[Collected data entries]
=== Begin Enclosure ===
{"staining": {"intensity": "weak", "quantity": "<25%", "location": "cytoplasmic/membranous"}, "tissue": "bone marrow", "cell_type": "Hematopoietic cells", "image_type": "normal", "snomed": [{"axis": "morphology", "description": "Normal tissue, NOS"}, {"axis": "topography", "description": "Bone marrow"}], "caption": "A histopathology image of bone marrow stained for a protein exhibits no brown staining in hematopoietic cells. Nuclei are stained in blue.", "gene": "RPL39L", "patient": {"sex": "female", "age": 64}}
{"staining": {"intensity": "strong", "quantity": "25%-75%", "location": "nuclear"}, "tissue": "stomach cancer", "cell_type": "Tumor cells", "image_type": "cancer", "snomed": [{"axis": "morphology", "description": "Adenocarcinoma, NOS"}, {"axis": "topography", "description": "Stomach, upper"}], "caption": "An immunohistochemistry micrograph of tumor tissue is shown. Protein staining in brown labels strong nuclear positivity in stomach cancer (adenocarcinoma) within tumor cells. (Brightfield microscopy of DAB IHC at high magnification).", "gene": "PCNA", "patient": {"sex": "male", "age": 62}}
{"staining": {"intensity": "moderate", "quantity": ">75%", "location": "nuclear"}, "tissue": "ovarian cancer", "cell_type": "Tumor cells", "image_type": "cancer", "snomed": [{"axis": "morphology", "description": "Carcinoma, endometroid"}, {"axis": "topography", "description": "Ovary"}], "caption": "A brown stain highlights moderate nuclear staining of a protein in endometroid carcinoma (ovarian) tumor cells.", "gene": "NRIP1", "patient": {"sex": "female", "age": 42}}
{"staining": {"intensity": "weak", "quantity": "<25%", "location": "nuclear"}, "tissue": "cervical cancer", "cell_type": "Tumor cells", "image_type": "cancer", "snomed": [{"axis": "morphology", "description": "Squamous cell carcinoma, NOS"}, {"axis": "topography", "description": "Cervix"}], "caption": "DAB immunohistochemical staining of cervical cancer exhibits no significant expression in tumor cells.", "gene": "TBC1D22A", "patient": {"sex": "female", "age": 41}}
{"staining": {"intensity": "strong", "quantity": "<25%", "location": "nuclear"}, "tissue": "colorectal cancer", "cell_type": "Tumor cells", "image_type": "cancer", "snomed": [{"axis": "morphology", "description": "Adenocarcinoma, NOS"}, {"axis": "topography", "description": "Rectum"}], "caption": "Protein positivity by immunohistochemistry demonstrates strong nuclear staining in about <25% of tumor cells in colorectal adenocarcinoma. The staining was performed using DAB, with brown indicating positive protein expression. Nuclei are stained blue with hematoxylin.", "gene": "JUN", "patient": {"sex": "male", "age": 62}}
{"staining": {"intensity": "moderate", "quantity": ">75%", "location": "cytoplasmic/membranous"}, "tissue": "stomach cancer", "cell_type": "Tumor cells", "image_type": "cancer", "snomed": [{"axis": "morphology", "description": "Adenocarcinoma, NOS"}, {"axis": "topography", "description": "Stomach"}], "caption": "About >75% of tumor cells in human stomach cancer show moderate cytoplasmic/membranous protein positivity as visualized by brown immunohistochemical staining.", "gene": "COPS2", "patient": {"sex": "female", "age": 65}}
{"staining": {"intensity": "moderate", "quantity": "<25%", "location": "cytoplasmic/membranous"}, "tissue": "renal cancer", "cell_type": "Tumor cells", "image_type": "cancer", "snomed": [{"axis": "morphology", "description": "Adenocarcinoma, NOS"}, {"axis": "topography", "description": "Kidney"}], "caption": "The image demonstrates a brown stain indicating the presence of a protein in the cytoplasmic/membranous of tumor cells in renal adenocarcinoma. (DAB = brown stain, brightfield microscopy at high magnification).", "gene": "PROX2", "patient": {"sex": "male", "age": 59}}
=== End Enclosure ===
* **Work to be completed**: From the records above, pull every line that has the string "demonstrates" and copy it.

* **Finished task**:
{"staining": {"intensity": "strong", "quantity": "<25%", "location": "nuclear"}, "tissue": "colorectal cancer", "cell_type": "Tumor cells", "image_type": "cancer", "snomed": [{"axis": "morphology", "description": "Adenocarcinoma, NOS"}, {"axis": "topography", "description": "Rectum"}], "caption": "Protein positivity by immunohistochemistry demonstrates strong nuclear staining in about <25% of tumor cells in colorectal adenocarcinoma. The staining was performed using DAB, with brown indicating positive protein expression. Nuclei are stained blue with hematoxylin.", "gene": "JUN", "patient": {"sex": "male", "age": 62}}
{"staining": {"intensity": "moderate", "quantity": "<25%", "location": "cytoplasmic/membranous"}, "tissue": "renal cancer", "cell_type": "Tumor cells", "image_type": "cancer", "snomed": [{"axis": "morphology", "description": "Adenocarcinoma, NOS"}, {"axis": "topography", "description": "Kidney"}], "caption": "The image demonstrates a brown stain indicating the presence of a protein in the cytoplasmic/membranous of tumor cells in renal adenocarcinoma. (DAB = brown stain, brightfield microscopy at high magnification).", "gene": "PROX2", "patient": {"sex": "male", "age": 59}}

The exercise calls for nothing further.